高校時代のMLB挑戦表明、そしてそこからのドラフト狂騒曲……3月20日に韓国でのドジャースデビュー戦を迎える“二刀流”の軌跡を振り返ります。<全2回の2回目/1回目「高校でのMLB挑戦」編を読む>
「2012ドラフト」は、花巻東高・大谷翔平と大阪桐蔭高・藤浪晋太郎、2人の「超大型本格派右腕の高校生をめぐるドラフト」……そういう表現で、ほとんど間違いのない状況だった。
12球団が共通して高く評価するほどの選手がすべてのポジションについて少なく、大谷、藤浪両投手以外に「1位確実」と見られていたのは、当時、亜細亜大の絶対的エース・東浜巨投手ぐらいなのが実情だった。
「異様な雰囲気」だった2012年のドラフト会場
2012年10月25日。
グランドプリンスホテル新高輪のドラフト会場は、異様な雰囲気に満ちていたのを思い出す。
焦点の1人「大谷翔平」はすでにメジャー挑戦を発表していて、そんな中でドラフト数日前、日本ハムだけが敢然と「大谷指名」を表明していた。
直前にそんなバタバタがあったせいもあり、また、当日になっても1位候補12名が絞れないほど人材の少ない状況に、いったい「最初の12人」に挙げられる選手は誰なのか? マスコミの控え室でも、多くのファンが詰めかけた会場でも、憶測と余談が飛び交う。

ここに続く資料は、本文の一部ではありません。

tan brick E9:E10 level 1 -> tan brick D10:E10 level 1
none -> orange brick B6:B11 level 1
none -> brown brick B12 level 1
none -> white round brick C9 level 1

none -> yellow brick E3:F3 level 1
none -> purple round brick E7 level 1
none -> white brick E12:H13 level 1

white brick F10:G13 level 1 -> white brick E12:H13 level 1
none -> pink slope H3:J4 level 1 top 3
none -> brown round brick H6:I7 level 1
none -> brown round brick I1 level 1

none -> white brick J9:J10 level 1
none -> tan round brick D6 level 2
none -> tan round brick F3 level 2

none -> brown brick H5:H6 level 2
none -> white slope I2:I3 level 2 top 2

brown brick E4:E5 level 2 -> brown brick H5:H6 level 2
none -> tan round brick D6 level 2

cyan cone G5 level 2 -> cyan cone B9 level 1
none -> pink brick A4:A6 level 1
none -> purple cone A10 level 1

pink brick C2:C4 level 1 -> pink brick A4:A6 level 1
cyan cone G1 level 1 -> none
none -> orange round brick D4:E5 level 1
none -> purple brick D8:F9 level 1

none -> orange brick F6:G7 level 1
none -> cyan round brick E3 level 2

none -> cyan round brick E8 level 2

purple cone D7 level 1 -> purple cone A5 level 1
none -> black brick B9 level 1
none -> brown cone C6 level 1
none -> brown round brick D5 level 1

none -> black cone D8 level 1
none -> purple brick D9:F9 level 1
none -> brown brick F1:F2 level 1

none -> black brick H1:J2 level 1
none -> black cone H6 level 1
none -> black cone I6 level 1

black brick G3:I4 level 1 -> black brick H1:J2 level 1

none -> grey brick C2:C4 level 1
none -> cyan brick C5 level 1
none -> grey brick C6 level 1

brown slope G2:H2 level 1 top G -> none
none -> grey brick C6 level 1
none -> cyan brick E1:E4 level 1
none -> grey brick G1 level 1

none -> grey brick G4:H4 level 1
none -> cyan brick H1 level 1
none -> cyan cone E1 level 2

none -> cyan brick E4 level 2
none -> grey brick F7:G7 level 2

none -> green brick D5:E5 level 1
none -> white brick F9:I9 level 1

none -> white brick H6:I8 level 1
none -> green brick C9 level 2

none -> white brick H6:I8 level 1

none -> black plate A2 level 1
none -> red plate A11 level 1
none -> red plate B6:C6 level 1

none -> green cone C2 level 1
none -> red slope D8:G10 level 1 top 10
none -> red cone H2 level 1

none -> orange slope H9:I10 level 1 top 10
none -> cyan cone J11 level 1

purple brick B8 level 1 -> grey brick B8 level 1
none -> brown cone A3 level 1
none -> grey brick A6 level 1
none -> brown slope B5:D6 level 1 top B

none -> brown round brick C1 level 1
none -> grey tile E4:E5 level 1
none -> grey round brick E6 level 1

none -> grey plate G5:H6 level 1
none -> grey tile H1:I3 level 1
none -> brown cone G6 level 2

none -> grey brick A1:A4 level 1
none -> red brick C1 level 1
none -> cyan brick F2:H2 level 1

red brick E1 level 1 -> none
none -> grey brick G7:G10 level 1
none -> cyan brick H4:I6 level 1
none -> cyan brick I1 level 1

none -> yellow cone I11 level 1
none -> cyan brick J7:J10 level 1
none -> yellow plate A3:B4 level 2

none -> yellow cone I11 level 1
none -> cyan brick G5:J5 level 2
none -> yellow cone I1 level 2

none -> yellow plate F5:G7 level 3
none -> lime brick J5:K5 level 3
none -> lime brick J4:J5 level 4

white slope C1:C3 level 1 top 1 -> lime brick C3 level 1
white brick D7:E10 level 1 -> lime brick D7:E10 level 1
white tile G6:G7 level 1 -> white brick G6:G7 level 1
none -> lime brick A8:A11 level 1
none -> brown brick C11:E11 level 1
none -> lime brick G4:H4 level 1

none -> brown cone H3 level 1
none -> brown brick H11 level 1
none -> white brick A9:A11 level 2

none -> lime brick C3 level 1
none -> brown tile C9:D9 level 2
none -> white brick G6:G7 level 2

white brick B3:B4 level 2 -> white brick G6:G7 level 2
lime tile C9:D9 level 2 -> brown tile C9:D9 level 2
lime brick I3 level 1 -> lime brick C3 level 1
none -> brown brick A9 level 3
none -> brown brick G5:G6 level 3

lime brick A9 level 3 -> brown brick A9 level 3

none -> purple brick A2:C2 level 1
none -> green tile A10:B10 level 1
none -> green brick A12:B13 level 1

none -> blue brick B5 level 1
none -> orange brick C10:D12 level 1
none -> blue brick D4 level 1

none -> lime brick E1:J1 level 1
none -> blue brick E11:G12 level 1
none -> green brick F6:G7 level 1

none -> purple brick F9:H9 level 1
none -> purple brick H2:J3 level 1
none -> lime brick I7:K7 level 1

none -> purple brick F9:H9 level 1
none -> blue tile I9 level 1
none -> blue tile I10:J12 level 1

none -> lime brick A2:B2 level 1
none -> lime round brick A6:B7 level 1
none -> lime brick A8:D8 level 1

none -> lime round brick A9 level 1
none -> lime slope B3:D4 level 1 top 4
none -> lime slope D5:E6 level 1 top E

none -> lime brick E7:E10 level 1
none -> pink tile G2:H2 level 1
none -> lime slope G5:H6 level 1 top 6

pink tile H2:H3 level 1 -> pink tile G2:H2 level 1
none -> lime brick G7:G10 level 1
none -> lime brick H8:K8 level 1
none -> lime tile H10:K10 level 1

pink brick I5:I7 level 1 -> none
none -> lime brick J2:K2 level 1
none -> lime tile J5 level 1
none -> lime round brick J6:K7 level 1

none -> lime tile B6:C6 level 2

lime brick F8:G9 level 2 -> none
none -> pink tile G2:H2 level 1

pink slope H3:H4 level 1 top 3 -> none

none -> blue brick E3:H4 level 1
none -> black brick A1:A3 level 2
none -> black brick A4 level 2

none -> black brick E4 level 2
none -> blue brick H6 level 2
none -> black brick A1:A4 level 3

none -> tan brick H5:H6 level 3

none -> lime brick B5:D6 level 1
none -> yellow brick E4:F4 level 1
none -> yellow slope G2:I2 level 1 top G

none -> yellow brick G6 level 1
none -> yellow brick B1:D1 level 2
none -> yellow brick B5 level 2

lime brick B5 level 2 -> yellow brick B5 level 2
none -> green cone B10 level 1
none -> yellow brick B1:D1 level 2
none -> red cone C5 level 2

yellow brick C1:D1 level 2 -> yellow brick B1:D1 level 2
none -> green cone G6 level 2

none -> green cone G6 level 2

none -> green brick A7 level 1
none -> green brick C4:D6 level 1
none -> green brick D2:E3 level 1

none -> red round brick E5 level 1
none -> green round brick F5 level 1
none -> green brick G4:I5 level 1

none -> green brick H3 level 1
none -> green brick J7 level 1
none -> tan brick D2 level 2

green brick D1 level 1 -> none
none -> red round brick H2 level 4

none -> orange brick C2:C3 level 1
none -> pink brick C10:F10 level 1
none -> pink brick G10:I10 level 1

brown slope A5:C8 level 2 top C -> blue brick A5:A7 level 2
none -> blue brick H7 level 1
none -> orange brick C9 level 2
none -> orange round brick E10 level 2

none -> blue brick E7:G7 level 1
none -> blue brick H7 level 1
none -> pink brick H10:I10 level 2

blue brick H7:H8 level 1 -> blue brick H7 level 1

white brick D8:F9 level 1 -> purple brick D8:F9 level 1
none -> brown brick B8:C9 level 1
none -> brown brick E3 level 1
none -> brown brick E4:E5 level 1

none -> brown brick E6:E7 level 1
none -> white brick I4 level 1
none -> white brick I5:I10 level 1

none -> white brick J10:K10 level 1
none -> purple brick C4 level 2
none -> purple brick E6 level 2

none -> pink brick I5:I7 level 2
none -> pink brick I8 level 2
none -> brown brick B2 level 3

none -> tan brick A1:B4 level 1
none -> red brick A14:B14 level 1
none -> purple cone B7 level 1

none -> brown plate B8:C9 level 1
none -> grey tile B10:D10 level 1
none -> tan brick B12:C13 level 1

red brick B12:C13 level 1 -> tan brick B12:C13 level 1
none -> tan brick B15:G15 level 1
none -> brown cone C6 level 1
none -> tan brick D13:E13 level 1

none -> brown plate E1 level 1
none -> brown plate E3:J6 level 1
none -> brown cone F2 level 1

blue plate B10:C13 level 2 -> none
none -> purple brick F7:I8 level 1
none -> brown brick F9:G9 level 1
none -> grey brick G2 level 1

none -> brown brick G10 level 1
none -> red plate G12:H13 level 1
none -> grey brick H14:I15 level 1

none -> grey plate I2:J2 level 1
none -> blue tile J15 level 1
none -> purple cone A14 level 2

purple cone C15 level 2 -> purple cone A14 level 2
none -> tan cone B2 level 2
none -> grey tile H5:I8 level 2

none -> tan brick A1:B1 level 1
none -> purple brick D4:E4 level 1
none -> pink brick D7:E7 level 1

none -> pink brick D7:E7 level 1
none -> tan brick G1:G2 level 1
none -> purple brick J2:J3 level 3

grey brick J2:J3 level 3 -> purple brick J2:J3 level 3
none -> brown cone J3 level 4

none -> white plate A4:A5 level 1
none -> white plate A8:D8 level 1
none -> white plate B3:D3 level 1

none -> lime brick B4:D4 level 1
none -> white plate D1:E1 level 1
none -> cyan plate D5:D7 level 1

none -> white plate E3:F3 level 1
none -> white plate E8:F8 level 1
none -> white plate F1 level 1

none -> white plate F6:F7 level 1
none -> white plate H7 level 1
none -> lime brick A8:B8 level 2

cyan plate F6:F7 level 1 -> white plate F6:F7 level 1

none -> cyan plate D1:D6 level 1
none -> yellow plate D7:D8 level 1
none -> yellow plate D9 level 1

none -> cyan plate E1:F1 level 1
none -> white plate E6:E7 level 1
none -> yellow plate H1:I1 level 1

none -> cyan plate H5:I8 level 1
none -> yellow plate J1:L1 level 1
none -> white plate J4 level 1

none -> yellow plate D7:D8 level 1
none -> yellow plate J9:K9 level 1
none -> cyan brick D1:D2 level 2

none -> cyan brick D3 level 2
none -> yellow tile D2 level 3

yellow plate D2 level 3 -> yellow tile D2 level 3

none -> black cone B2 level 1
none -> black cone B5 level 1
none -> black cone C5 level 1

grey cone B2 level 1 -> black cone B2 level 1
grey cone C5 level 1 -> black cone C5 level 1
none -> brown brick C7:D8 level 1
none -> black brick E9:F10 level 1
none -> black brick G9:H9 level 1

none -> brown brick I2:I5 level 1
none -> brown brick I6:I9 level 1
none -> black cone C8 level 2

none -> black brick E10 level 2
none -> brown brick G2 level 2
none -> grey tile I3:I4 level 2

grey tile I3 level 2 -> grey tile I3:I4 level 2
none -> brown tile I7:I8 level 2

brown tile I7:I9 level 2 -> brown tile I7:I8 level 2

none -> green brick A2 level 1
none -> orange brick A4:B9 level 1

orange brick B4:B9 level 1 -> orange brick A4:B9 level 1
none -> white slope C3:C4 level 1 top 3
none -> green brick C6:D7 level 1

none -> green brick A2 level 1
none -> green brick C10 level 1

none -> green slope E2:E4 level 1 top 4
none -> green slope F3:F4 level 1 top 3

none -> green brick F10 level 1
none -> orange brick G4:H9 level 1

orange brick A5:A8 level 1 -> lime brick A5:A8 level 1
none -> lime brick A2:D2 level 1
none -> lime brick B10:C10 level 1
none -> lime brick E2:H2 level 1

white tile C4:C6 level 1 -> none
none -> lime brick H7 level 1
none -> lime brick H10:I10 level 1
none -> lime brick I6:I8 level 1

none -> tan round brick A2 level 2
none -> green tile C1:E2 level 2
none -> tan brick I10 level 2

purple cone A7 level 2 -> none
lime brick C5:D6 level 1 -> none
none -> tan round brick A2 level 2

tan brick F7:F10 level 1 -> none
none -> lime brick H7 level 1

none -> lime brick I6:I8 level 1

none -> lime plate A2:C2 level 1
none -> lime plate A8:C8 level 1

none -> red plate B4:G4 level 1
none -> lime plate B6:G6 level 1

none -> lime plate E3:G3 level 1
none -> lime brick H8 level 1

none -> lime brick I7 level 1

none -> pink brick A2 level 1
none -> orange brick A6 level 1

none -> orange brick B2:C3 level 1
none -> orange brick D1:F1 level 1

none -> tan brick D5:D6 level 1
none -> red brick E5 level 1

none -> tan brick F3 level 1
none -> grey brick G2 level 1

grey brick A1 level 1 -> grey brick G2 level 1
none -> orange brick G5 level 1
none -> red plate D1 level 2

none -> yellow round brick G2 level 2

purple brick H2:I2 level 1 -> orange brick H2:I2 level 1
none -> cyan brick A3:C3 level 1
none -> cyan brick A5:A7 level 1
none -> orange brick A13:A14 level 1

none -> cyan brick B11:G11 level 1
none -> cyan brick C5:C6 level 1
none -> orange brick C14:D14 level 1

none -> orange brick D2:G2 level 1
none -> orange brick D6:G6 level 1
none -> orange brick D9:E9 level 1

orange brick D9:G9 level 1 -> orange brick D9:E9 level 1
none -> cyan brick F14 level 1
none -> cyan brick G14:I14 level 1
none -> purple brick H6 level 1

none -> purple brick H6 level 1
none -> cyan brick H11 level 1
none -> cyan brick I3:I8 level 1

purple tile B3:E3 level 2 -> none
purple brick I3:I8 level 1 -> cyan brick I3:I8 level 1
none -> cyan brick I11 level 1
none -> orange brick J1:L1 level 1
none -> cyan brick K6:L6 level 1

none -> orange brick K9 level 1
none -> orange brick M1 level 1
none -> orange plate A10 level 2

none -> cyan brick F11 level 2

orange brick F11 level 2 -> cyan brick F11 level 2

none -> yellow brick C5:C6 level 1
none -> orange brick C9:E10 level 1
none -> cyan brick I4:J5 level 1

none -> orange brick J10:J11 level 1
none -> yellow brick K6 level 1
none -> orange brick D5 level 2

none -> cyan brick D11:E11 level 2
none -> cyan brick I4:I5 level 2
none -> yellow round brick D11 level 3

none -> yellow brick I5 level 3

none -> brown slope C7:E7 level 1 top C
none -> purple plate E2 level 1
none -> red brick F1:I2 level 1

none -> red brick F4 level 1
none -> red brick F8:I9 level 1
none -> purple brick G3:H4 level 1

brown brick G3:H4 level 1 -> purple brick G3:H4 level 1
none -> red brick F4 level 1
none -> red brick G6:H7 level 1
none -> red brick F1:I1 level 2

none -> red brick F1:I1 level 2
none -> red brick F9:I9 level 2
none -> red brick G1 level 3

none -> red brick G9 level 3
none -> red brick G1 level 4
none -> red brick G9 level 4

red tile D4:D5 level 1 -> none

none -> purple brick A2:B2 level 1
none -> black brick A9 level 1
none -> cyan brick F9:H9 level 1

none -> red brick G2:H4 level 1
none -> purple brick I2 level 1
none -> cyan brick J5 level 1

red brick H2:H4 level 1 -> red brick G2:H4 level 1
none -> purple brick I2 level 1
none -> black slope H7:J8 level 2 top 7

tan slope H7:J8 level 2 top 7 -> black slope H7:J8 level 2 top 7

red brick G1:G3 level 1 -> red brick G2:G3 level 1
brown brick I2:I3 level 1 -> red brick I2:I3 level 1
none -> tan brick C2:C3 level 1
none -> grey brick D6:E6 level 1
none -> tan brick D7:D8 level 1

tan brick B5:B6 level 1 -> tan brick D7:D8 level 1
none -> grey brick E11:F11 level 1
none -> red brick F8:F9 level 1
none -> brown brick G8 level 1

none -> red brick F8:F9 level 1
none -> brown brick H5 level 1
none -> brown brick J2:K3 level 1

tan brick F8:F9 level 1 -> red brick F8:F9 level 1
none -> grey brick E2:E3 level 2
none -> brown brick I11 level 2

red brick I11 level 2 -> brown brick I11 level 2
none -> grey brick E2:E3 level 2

1位指名が始まって、セ・リーグ最下位だった横浜DeNAから、次々に選手の名前が呼び上げられる。果たして日本ハム以外に、大谷翔平を指名する球団はあるのか――?
6球団の指名が終わって、藤浪に3球団、東浜には1球団の指名があったが、「大谷翔平」は出てこない。
ソフトバンクと西武が残っている。来るとすれば、どちらかか?
だが、ソフトバンクは東浜。続く西武も同じく東浜を指名した。